J’ose espérer que l’ancien Premier ministre sait tout cela. Alors pourquoi une telle proposition ? Je ne sais pas.

Les impacts du report de l’âge de la retraite

A chaque report de l’âge de la retraite ou réforme pour augmenter la durée de cotisations, une critique revient : la réforme n’aura qu’un seul résultat, augmenter le chômage (selon le cas, celui des vieux ou des jeunes). Les graphiques ci dessous, issue de la note de conjoncture de l’Insee du 6 octobre 2010 permettent d’évaluer cette crainte. Pour commencer, l’évolution de la population active (c’est à dire celle qui est en emploi ou en cherche un): son augmentation est en effet assez forte depuis 2003, résultat direct des réformes de retraite :

Cette augmentation de la population active n’a pas eu d’impact sur le chômage, qui est aujourd’hui plus faible que celui observé en 2003

Ce résultat n’est pas étonnant pour les économistes qui ont montré par de nombreuses études qu’une augmentation de la population active se traduisait rapidement par une augmentation de l’emploi dans les économies de marché. Le risque de chômage accru en cas de report des départs en retraite (que ce soit pour un critère d’âge ou de nombre de trimestres validés) est donc un faux argument.

  1. Jean-Claude Herrenschmidt Jean-Claude Herrenschmidt 23 octobre 2021

    Vous écrivez : De manière plus générale, la part des « prélèvements libératoires » dans le PIB dépasse assez nettement les 50 %,… (C’est moi qui ai ajouté des guillemets car vous ne me proposez pas de souligner, surligner ou mettre en gras).

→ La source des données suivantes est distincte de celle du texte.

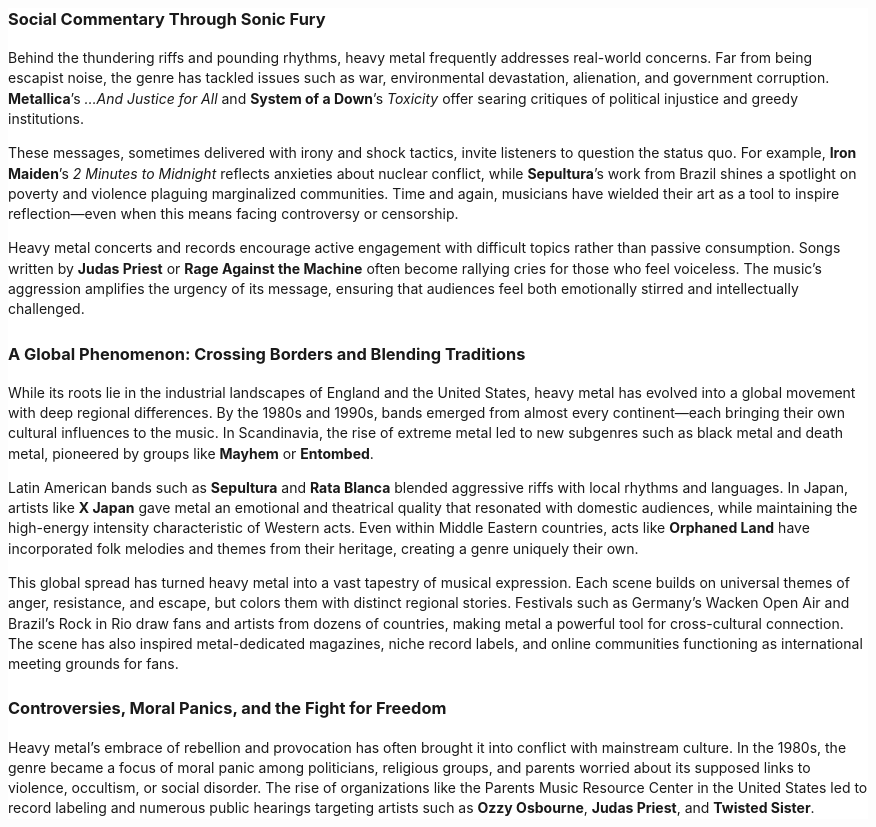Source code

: ### Social Commentary Through Sonic Fury

Behind the thundering riffs and pounding rhythms, heavy metal frequently addresses real-world
concerns. Far from being escapist noise, the genre has tackled issues such as war, environmental
devastation, alienation, and government corruption. **Metallica**’s _…And Justice for All_ and
**System of a Down**’s _Toxicity_ offer searing critiques of political injustice and greedy
institutions.

These messages, sometimes delivered with irony and shock tactics, invite listeners to question the
status quo. For example, **Iron Maiden**’s _2 Minutes to Midnight_ reflects anxieties about nuclear
conflict, while **Sepultura**’s work from Brazil shines a spotlight on poverty and violence plaguing
marginalized communities. Time and again, musicians have wielded their art as a tool to inspire
reflection—even when this means facing controversy or censorship.

Heavy metal concerts and records encourage active engagement with difficult topics rather than
passive consumption. Songs written by **Judas Priest** or **Rage Against the Machine** often become
rallying cries for those who feel voiceless. The music’s aggression amplifies the urgency of its
message, ensuring that audiences feel both emotionally stirred and intellectually challenged.

### A Global Phenomenon: Crossing Borders and Blending Traditions

While its roots lie in the industrial landscapes of England and the United States, heavy metal has
evolved into a global movement with deep regional differences. By the 1980s and 1990s, bands emerged
from almost every continent—each bringing their own cultural influences to the music. In
Scandinavia, the rise of extreme metal led to new subgenres such as black metal and death metal,
pioneered by groups like **Mayhem** or **Entombed**.

Latin American bands such as **Sepultura** and **Rata Blanca** blended aggressive riffs with local
rhythms and languages. In Japan, artists like **X Japan** gave metal an emotional and theatrical
quality that resonated with domestic audiences, while maintaining the high-energy intensity
characteristic of Western acts. Even within Middle Eastern countries, acts like **Orphaned Land**
have incorporated folk melodies and themes from their heritage, creating a genre uniquely their own.

This global spread has turned heavy metal into a vast tapestry of musical expression. Each scene
builds on universal themes of anger, resistance, and escape, but colors them with distinct regional
stories. Festivals such as Germany’s Wacken Open Air and Brazil’s Rock in Rio draw fans and artists
from dozens of countries, making metal a powerful tool for cross-cultural connection. The scene has
also inspired metal-dedicated magazines, niche record labels, and online communities functioning as
international meeting grounds for fans.

### Controversies, Moral Panics, and the Fight for Freedom

Heavy metal’s embrace of rebellion and provocation has often brought it into conflict with
mainstream culture. In the 1980s, the genre became a focus of moral panic among politicians,
religious groups, and parents worried about its supposed links to violence, occultism, or social
disorder. The rise of organizations like the Parents Music Resource Center in the United States led
to record labeling and numerous public hearings targeting artists such as **Ozzy Osbourne**, **Judas
Priest**, and **Twisted Sister**.
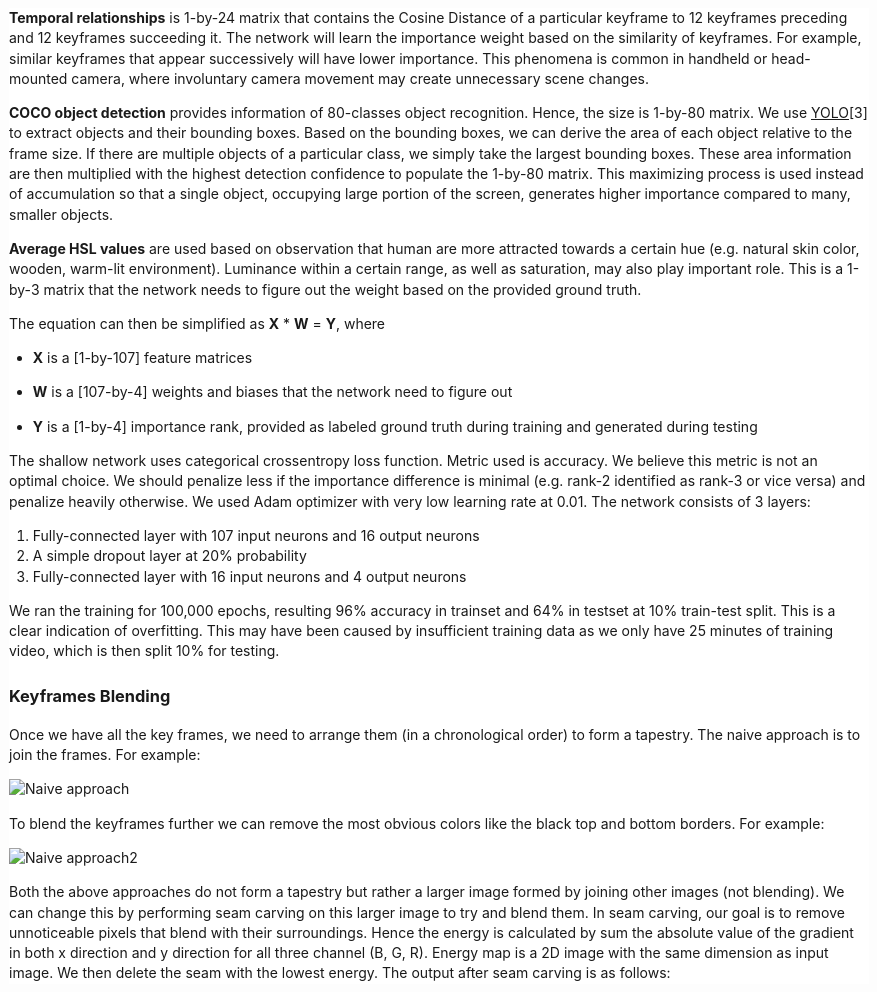 **Temporal relationships** is 1-by-24 matrix that contains the Cosine Distance of a particular keyframe to 12 keyframes preceding and 12 keyframes succeeding it. The network will learn the importance weight based on the similarity of keyframes. For example, similar keyframes that appear successively will have lower importance. This phenomena is common in handheld or head-mounted camera, where involuntary camera movement may create unnecessary scene changes.

**COCO object detection** provides information of 80-classes object recognition. Hence, the size is 1-by-80 matrix. We use [YOLO](https://github.com/pjreddie/darknet)[3] to extract objects and their bounding boxes. Based on the bounding boxes, we can derive the area of each object relative to the frame size. If there are multiple objects of a particular class, we simply take the largest bounding boxes. These area information are then multiplied with the highest detection confidence to populate the 1-by-80 matrix. This maximizing process is used instead of accumulation so that a single object, occupying large portion of the screen, generates higher importance compared to many, smaller objects.

**Average HSL values** are used based on observation that human are more attracted towards a certain hue (e.g. natural skin color, wooden, warm-lit environment). Luminance within a certain range, as well as saturation, may also play important role. This is a 1-by-3 matrix that the network needs to figure out the weight based on the provided ground truth.

The equation can then be simplified as **X** * **W** = **Y**, where

- **X** is a [1-by-107] feature matrices

- **W** is a [107-by-4] weights and biases that the network need to figure out

- **Y** is a [1-by-4] importance rank, provided as labeled ground truth during training and generated during testing

The shallow network uses categorical crossentropy loss function. Metric used is accuracy. We believe this metric is not an optimal choice. We should penalize less if the importance difference is minimal (e.g. rank-2 identified as rank-3 or vice versa) and penalize heavily otherwise. We used Adam optimizer with very low learning rate at 0.01. The network consists of 3 layers:
1. Fully-connected layer with 107 input neurons and 16 output neurons
2. A simple dropout layer at 20% probability
3. Fully-connected layer with 16 input neurons and 4 output neurons

We ran the training for 100,000 epochs, resulting 96% accuracy in trainset and 64% in testset at 10% train-test split.  This is a clear indication of overfitting. This may have been caused by insufficient training data as we only have 25 minutes of training video, which is then split 10% for testing.

### Keyframes Blending

Once we have all the key frames, we need to arrange them (in a chronological order) to form a tapestry. The naive approach is to join the frames. For example:

![Naive approach](https://github.com/melvin15may/interest-frame/blob/develop/public/naive.jpg)

To blend the keyframes further we can remove the most obvious colors like the black top and bottom borders. For example:

![Naive approach2](https://github.com/melvin15may/interest-frame/blob/develop/public/naive2.jpg)

Both the above approaches do not form a tapestry but rather a larger image formed by joining other images (not blending).  We can change this by performing seam carving on this larger image to try and blend them. In seam carving, our goal is to remove unnoticeable pixels
that blend with their surroundings. Hence the energy is calculated by sum the absolute value of the gradient in both x direction and y direction for all three channel (B, G, R). Energy map is a 2D image with the same dimension as input image. We then delete the seam with the lowest energy. The output after seam carving is as follows:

    Alors que l’INSEE m’apprend dans « Les comptes de la nation en 2020 » (https://www.insee.fr/fr/statistiques/5412401?sommaire=5354786) que :
    « En 2020, les « prélèvements obligatoires » diminuent de 4,1 %. Ils se sont moins contractés que l’activité en valeur (– 5,5 %), si bien que le taux de prélèvements obligatoires augmente de 0,7 point par rapport à 2019 : il s’établit à 44,5% du PIB en 2020, après 43,8 % en 2019. »

    et que dans le même temps le site impôts.gouv.fr https://www.impots.gouv.fr/portail/professionnel/le-versement-liberatoire
    me parle de « versement libératoire ».

    Alors, de quoi parle-t-on ? De « prélèvement libératoire », de « prélèvements obligatoires » ou enfin de « versement libératoire » ?

    Déjà, la confusion semble régner entre l’INSEE et Bercy, faut-il l’entretenir en choisissant une position médiane ?
    Ou alors vous faites appel à une autre grandeur dont j’ai cherché en vain la définition. Merci d’éclairer ma lanterne.